“Keep your feet on the ground and have a good time,” said Patrick Stickles, his furrowed brow piercing the Thursday night crowd at Brighton Music Hall. He absentmindedly strummed the opening chords of “Upon Viewing Oregon’s Landscape With the Flood of Detritus,” a song from 2012 by his band, Titus Andronicus, as he waxed poetic, as he often does, about the delicacy of human life and emotion, and how violence and moshing had no place in it, or in his band’s show in Boston. Stickles tends to embody the purest of punk ethos in his dogged dedication to art and its expression– his songs lay bare his struggle with mental illness and misanthropy with brutal candor, all wrapped in chord progressions and rousing choruses so catchy that you can’t help but jump around just a little.

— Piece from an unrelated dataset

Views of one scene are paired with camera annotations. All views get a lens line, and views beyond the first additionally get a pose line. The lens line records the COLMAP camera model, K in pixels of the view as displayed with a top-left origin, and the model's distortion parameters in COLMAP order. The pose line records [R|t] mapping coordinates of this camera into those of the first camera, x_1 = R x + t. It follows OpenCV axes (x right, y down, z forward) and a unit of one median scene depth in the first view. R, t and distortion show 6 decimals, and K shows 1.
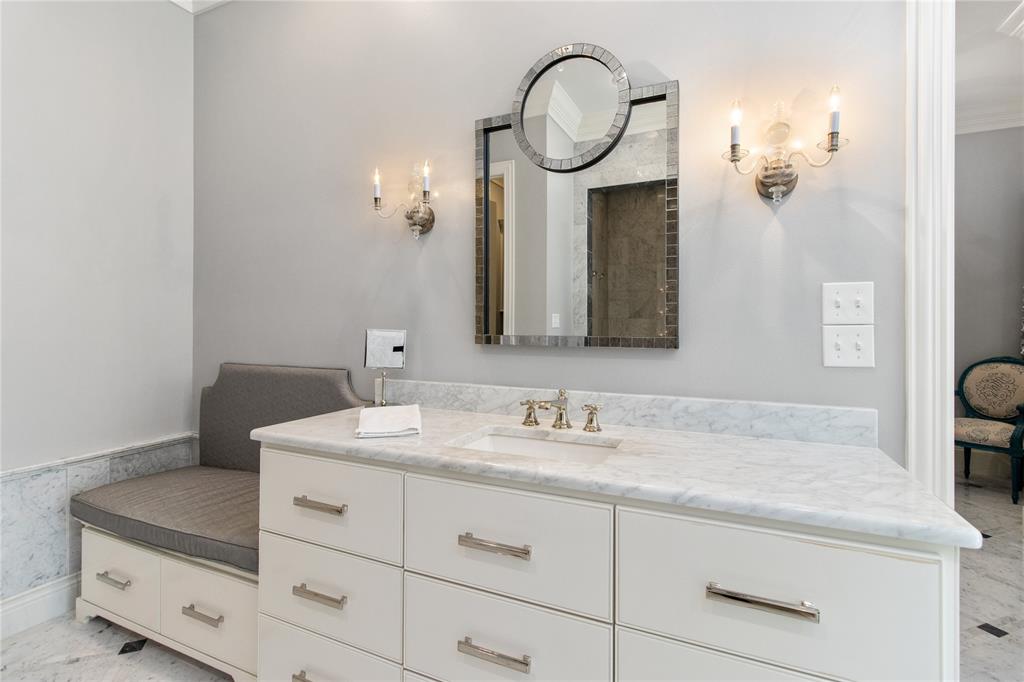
lens RADIAL K [[480.5, 0, 503.0], [0, 480.5, 321.2], [0, 0, 1]] dist [-0.000980, -0.000300]
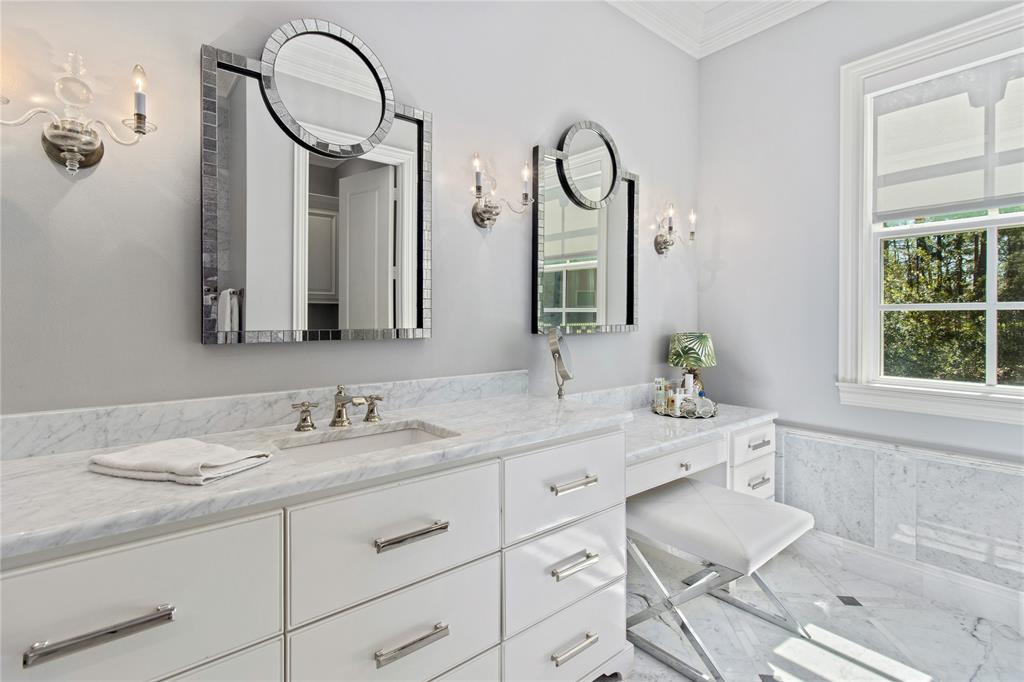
lens RADIAL K [[480.5, 0, 503.0], [0, 480.5, 321.2], [0, 0, 1]] dist [-0.000980, -0.000300]
pose [[0.428203, -0.007690, 0.903650, -0.515032], [-0.004754, 0.999931, 0.010762, 0.001330], [-0.903670, -0.008905, 0.428137, 0.247336]]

After solid opening sets from Baked (featuring guitar from Stove/Ovlov’s Steve Hartlett, who was pulling double duty after opening for Krill earlier that night at Great Scott) and Spider Bags, Stickles and co. proceeded to dive into an epic two-hour set that pulled material from all four of the band’s studio albums, including their most recent release, the 29-track rock opera The Most Lamentable Tragedy. It’s tough to keep a crowd interested in any one thing for two hours straight, but Stickles’ dynamism as a performer, along with that of his bandmates (especially keyboardist and Somervillian Elio DeLuca), kept the crowd buzzing and eager for more.
Titus Andronicus is a band that lays it all on the line for every show, and their strength as a live act draws from this sense of urgency and manic energy. Brighton Music Hall, packed end-to-end with fans and bearded Stickles look-alikes, seemed to shake on its foundations as the band launched into “A More Perfect Union,” an old hit that chronicles the end of a relationship and era Stickles spent living in none other than Somerville, MA. In what seemed to be another nod to Boston, the band closed out their encore with a rousing rendition of The Modern Lovers’ “Roadrunner”– which, you may remember, our own mayor Marty Walsh pushed to make the official state song of Massachusetts.

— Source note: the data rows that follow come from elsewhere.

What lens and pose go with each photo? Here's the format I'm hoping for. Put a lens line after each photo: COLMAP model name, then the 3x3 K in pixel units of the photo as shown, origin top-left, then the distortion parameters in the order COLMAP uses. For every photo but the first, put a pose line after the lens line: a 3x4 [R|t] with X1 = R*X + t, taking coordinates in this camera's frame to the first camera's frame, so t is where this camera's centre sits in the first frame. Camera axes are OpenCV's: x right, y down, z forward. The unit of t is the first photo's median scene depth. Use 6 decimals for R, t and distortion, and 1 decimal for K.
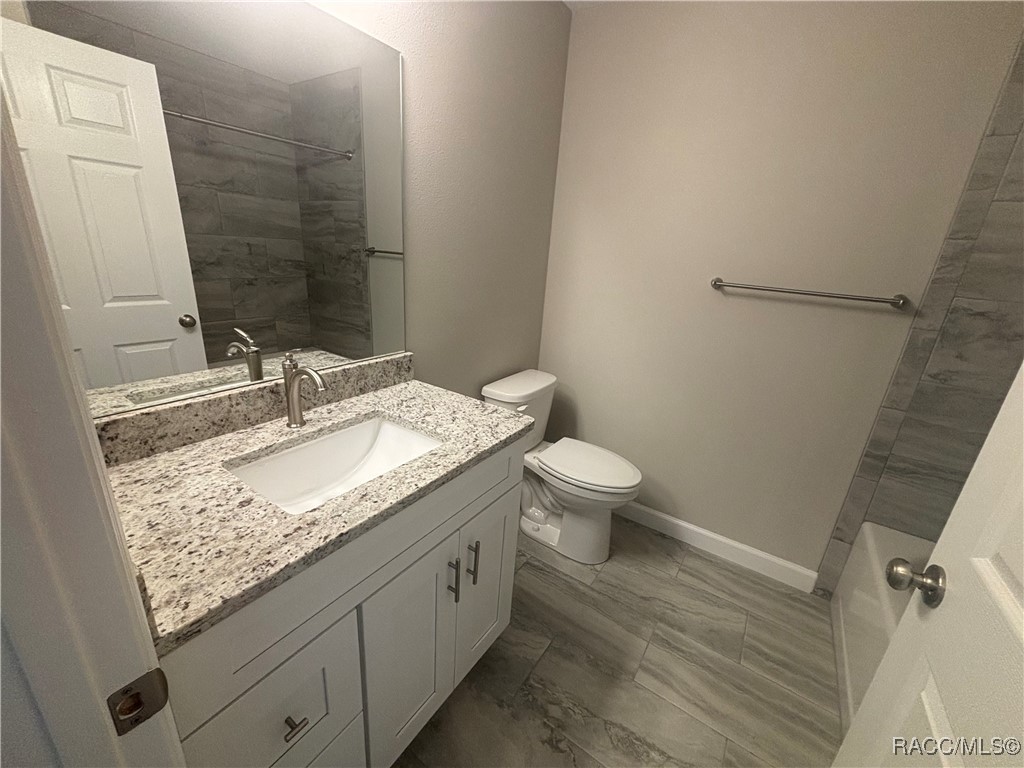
lens RADIAL K [[417.9, 0, 510.8], [0, 417.9, 384.9], [0, 0, 1]] dist [0.000983, 0.000420]
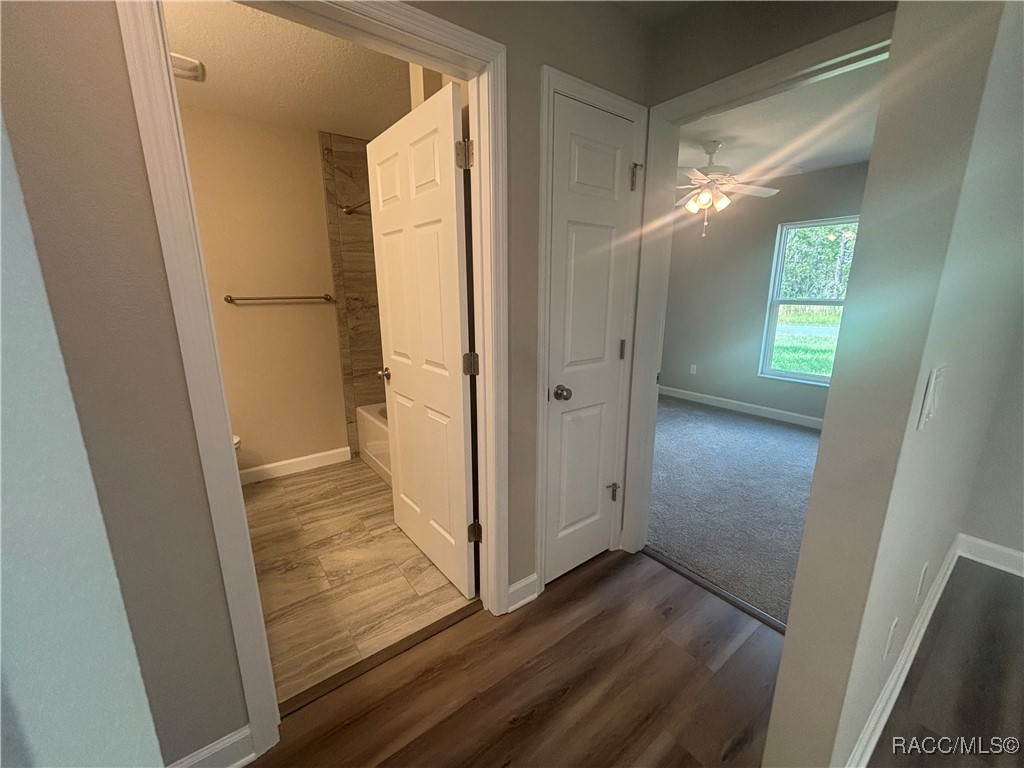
lens RADIAL K [[417.9, 0, 515.0], [0, 417.9, 384.6], [0, 0, 1]] dist [0.000983, 0.000420]
pose [[0.319838, -0.282483, 0.904382, -0.733548], [0.324168, 0.929540, 0.175698, 0.134556], [-0.890291, 0.236977, 0.388874, -0.506500]]
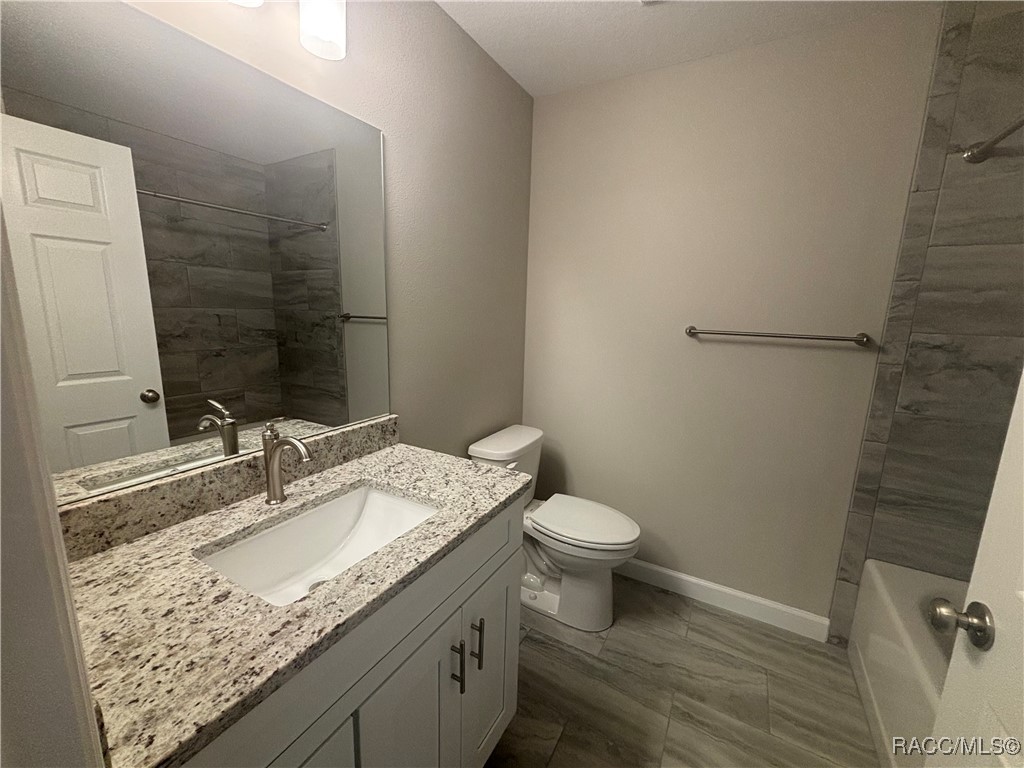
lens RADIAL K [[417.9, 0, 511.1], [0, 417.9, 384.3], [0, 0, 1]] dist [0.000983, 0.000420]
pose [[0.996081, -0.054933, 0.069318, -0.037044], [0.063952, 0.988722, -0.135424, 0.000038], [-0.061097, 0.139327, 0.988360, 0.022140]]
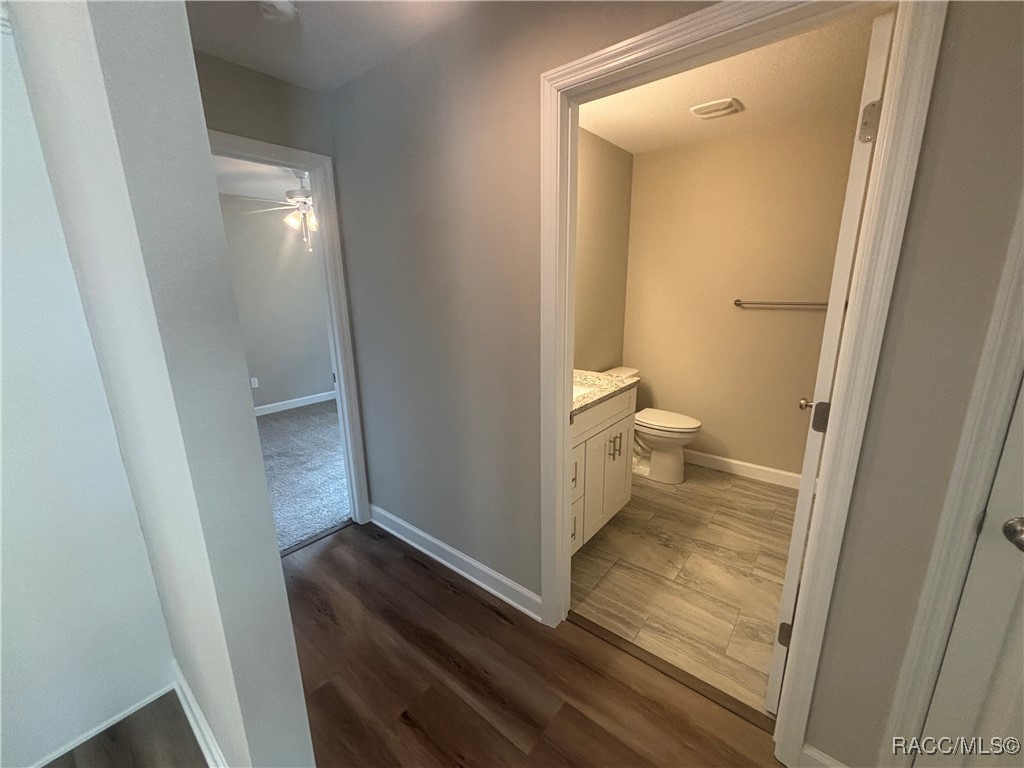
lens RADIAL K [[417.9, 0, 510.3], [0, 417.9, 383.8], [0, 0, 1]] dist [0.000983, 0.000420]
pose [[0.992665, -0.061893, -0.103848, -0.286307], [0.052225, 0.994261, -0.093367, 0.214821], [0.109031, 0.087259, 0.990201, -0.822852]]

It’s pretty safe to say that no one’s feet remained on the ground for the entirety of the show, but, with a band like Titus Andronicus, that’s an inevitability. Their technical prowess, along with their raucous energy and swelling punk anthems, make for a two-hour set that, when it’s over, leaves you wondering how two hours could possibly pass so quickly, and how one band can produce such raw emotion from a few choice power chords. After leaving Brighton Music Hall last week, the only lamentable tragedy stuck in my head was that everyone at the Krill show couldn’t have been in two places at once to see Titus, too.